== THE TASK ==
Word for word, copy out the records given below.

[Data extracted from a collection]
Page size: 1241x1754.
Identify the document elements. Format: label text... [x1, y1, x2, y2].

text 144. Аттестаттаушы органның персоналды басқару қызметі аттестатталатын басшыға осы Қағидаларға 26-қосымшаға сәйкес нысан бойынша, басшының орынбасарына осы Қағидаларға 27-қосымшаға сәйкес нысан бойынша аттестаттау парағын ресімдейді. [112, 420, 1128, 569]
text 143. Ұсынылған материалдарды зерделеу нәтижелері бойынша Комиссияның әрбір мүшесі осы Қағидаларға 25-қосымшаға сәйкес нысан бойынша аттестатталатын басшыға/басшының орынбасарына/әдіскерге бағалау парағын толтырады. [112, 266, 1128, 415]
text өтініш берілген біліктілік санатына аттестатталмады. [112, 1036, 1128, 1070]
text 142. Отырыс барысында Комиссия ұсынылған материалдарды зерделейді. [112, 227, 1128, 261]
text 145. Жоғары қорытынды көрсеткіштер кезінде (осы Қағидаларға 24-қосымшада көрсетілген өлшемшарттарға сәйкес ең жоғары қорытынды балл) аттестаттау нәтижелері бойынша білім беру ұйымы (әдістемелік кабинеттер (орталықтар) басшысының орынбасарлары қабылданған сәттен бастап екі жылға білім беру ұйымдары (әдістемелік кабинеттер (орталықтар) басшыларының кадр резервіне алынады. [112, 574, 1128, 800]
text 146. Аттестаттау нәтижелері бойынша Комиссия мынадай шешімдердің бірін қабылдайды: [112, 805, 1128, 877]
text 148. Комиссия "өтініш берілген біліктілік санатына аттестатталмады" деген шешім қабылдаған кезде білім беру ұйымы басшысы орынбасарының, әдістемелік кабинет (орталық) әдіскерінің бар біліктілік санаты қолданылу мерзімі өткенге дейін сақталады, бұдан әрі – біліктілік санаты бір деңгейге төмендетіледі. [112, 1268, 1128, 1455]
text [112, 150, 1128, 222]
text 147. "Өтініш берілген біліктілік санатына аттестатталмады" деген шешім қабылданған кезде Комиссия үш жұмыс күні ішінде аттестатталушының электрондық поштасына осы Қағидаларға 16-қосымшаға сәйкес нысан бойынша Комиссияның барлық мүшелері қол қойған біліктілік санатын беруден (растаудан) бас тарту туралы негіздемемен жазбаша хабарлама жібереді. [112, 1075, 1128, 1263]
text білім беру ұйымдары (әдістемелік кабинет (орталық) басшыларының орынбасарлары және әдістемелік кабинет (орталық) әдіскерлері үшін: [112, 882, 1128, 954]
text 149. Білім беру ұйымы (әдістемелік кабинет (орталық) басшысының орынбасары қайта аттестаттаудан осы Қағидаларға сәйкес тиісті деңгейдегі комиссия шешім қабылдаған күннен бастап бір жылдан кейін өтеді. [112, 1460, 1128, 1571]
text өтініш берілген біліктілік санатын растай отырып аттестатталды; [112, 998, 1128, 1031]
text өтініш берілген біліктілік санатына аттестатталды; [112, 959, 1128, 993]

== RESPONSE TO THE EXERCISE ==
Page size: 1241x1754.
Identify the document elements. Format: label text... [x1, y1, x2, y2].

text 144. Аттестаттаушы органның персоналды басқару қызметі аттестатталатын басшыға осы Қағидаларға 26-қосымшаға сәйкес нысан бойынша, басшының орынбасарына осы Қағидаларға 27-қосымшаға сәйкес нысан бойынша аттестаттау парағын ресімдейді. [112, 420, 1128, 569]
text 143. Ұсынылған материалдарды зерделеу нәтижелері бойынша Комиссияның әрбір мүшесі осы Қағидаларға 25-қосымшаға сәйкес нысан бойынша аттестатталатын басшыға/басшының орынбасарына/әдіскерге бағалау парағын толтырады. [112, 266, 1128, 415]
text өтініш берілген біліктілік санатына аттестатталмады. [112, 1036, 1128, 1070]
text 142. Отырыс барысында Комиссия ұсынылған материалдарды зерделейді. [112, 227, 1128, 261]
text 145. Жоғары қорытынды көрсеткіштер кезінде (осы Қағидаларға 24-қосымшада көрсетілген өлшемшарттарға сәйкес ең жоғары қорытынды балл) аттестаттау нәтижелері бойынша білім беру ұйымы (әдістемелік кабинеттер (орталықтар) басшысының орынбасарлары қабылданған сәттен бастап екі жылға білім беру ұйымдары (әдістемелік кабинеттер (орталықтар) басшыларының кадр резервіне алынады. [112, 574, 1128, 800]
text 146. Аттестаттау нәтижелері бойынша Комиссия мынадай шешімдердің бірін қабылдайды: [112, 805, 1128, 877]
text 148. Комиссия "өтініш берілген біліктілік санатына аттестатталмады" деген шешім қабылдаған кезде білім беру ұйымы басшысы орынбасарының, әдістемелік кабинет (орталық) әдіскерінің бар біліктілік санаты қолданылу мерзімі өткенге дейін сақталады, бұдан әрі – біліктілік санаты бір деңгейге төмендетіледі. [112, 1268, 1128, 1455]
text [112, 150, 1128, 222]
text 147. "Өтініш берілген біліктілік санатына аттестатталмады" деген шешім қабылданған кезде Комиссия үш жұмыс күні ішінде аттестатталушының электрондық поштасына осы Қағидаларға 16-қосымшаға сәйкес нысан бойынша Комиссияның барлық мүшелері қол қойған біліктілік санатын беруден (растаудан) бас тарту туралы негіздемемен жазбаша хабарлама жібереді. [112, 1075, 1128, 1263]
text білім беру ұйымдары (әдістемелік кабинет (орталық) басшыларының орынбасарлары және әдістемелік кабинет (орталық) әдіскерлері үшін: [112, 882, 1128, 954]
text 149. Білім беру ұйымы (әдістемелік кабинет (орталық) басшысының орынбасары қайта аттестаттаудан осы Қағидаларға сәйкес тиісті деңгейдегі комиссия шешім қабылдаған күннен бастап бір жылдан кейін өтеді. [112, 1460, 1128, 1571]
text өтініш берілген біліктілік санатын растай отырып аттестатталды; [112, 998, 1128, 1031]
text өтініш берілген біліктілік санатына аттестатталды; [112, 959, 1128, 993]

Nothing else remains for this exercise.